Tougher Text, Smarter Models: Raising the Bar for Adversarial Defence Benchmarks
Yang Wang 1,2, Chenghua Lin 1,3
Published on arXiv
2501.02654
Input Manipulation Attack
OWASP ML Top 10 — ML01
Key Finding
TTSO++ demonstrates strong robustness against TextFooler and TextBugger attacks while being task-agnostic and applicable across diverse NLP benchmarks beyond text classification.
TTSO++
Novel technique introduced
Recent advancements in natural language processing have highlighted the vulnerability of deep learning models to adversarial attacks. While various defence mechanisms have been proposed, there is a lack of comprehensive benchmarks that evaluate these defences across diverse datasets, models, and tasks. In this work, we address this gap by presenting an extensive benchmark for textual adversarial defence that significantly expands upon previous work. Our benchmark incorporates a wide range of datasets, evaluates state-of-the-art defence mechanisms, and extends the assessment to include critical tasks such as single-sentence classification, similarity and paraphrase identification, natural language inference, and commonsense reasoning. This work not only serves as a valuable resource for researchers and practitioners in the field of adversarial robustness but also identifies key areas for future research in textual adversarial defence.
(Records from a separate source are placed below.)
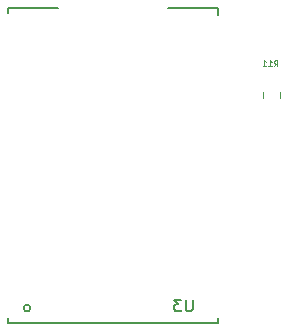
<source format=gbo>
G04 #@! TF.GenerationSoftware,KiCad,Pcbnew,(5.1.5)-3*
G04 #@! TF.CreationDate,2020-02-12T15:38:08+01:00*
G04 #@! TF.ProjectId,MotherBoard,4d6f7468-6572-4426-9f61-72642e6b6963,rev?*
G04 #@! TF.SameCoordinates,Original*
G04 #@! TF.FileFunction,Legend,Bot*
G04 #@! TF.FilePolarity,Positive*
%FSLAX46Y46*%
G04 Gerber Fmt 4.6, Leading zero omitted, Abs format (unit mm)*
G04 Created by KiCad (PCBNEW (5.1.5)-3) date 2020-02-12 15:38:08*
%MOMM*%
%LPD*%
G04 APERTURE LIST*
%ADD10C,0.150000*%
%ADD11C,0.120000*%
%ADD12C,0.125000*%
G04 APERTURE END LIST*
D10*
X150245581Y-108966000D02*
G75*
G03X150245581Y-108966000I-283981J0D01*
G01*
X166116000Y-110236000D02*
X166116000Y-109804200D01*
X148336000Y-110236000D02*
X148336000Y-109804200D01*
X148336000Y-83566000D02*
X148336000Y-83997800D01*
X152146000Y-83566000D02*
X152577800Y-83566000D01*
X166116000Y-83566000D02*
X166116000Y-84124800D01*
X162306000Y-83566000D02*
X161874200Y-83566000D01*
X152146000Y-83566000D02*
X148336000Y-83566000D01*
X166116000Y-83566000D02*
X162306000Y-83566000D01*
X166116000Y-110236000D02*
X148336000Y-110236000D01*
D11*
X171398000Y-91184252D02*
X171398000Y-90661748D01*
X169978000Y-91184252D02*
X169978000Y-90661748D01*
D10*
X163982304Y-108240580D02*
X163982304Y-109050104D01*
X163934685Y-109145342D01*
X163887066Y-109192961D01*
X163791828Y-109240580D01*
X163601352Y-109240580D01*
X163506114Y-109192961D01*
X163458495Y-109145342D01*
X163410876Y-109050104D01*
X163410876Y-108240580D01*
X163029923Y-108240580D02*
X162410876Y-108240580D01*
X162744209Y-108621533D01*
X162601352Y-108621533D01*
X162506114Y-108669152D01*
X162458495Y-108716771D01*
X162410876Y-108812009D01*
X162410876Y-109050104D01*
X162458495Y-109145342D01*
X162506114Y-109192961D01*
X162601352Y-109240580D01*
X162887066Y-109240580D01*
X162982304Y-109192961D01*
X163029923Y-109145342D01*
D12*
X170882428Y-88491190D02*
X171049095Y-88253095D01*
X171168142Y-88491190D02*
X171168142Y-87991190D01*
X170977666Y-87991190D01*
X170930047Y-88015000D01*
X170906238Y-88038809D01*
X170882428Y-88086428D01*
X170882428Y-88157857D01*
X170906238Y-88205476D01*
X170930047Y-88229285D01*
X170977666Y-88253095D01*
X171168142Y-88253095D01*
X170406238Y-88491190D02*
X170691952Y-88491190D01*
X170549095Y-88491190D02*
X170549095Y-87991190D01*
X170596714Y-88062619D01*
X170644333Y-88110238D01*
X170691952Y-88134047D01*
X169930047Y-88491190D02*
X170215761Y-88491190D01*
X170072904Y-88491190D02*
X170072904Y-87991190D01*
X170120523Y-88062619D01*
X170168142Y-88110238D01*
X170215761Y-88134047D01*
M02*

</source>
By establishing a new standard for benchmarking in this domain, we aim to accelerate progress towards more robust and reliable natural language processing systems.
Key Contributions
- Expands the textual adversarial defence benchmark beyond text classification to include similarity/paraphrase identification, natural language inference, and commonsense reasoning tasks with more datasets, models, and recent defences
- Proposes TTSO++, a variant of training-time temperature scaling that incorporates a dynamic entropy term for confidence adjustment, improving robustness against TextFooler and TextBugger
- Identifies key gaps and future directions in synonyms-agnostic, structure-free adversarial defence for NLP
🛡️ Threat Analysis
Evaluates defences against word-substitution adversarial attacks (TextFooler, TextBugger) that cause misclassification at inference time on NLP classifiers — classic input manipulation/evasion attacks on transformer models.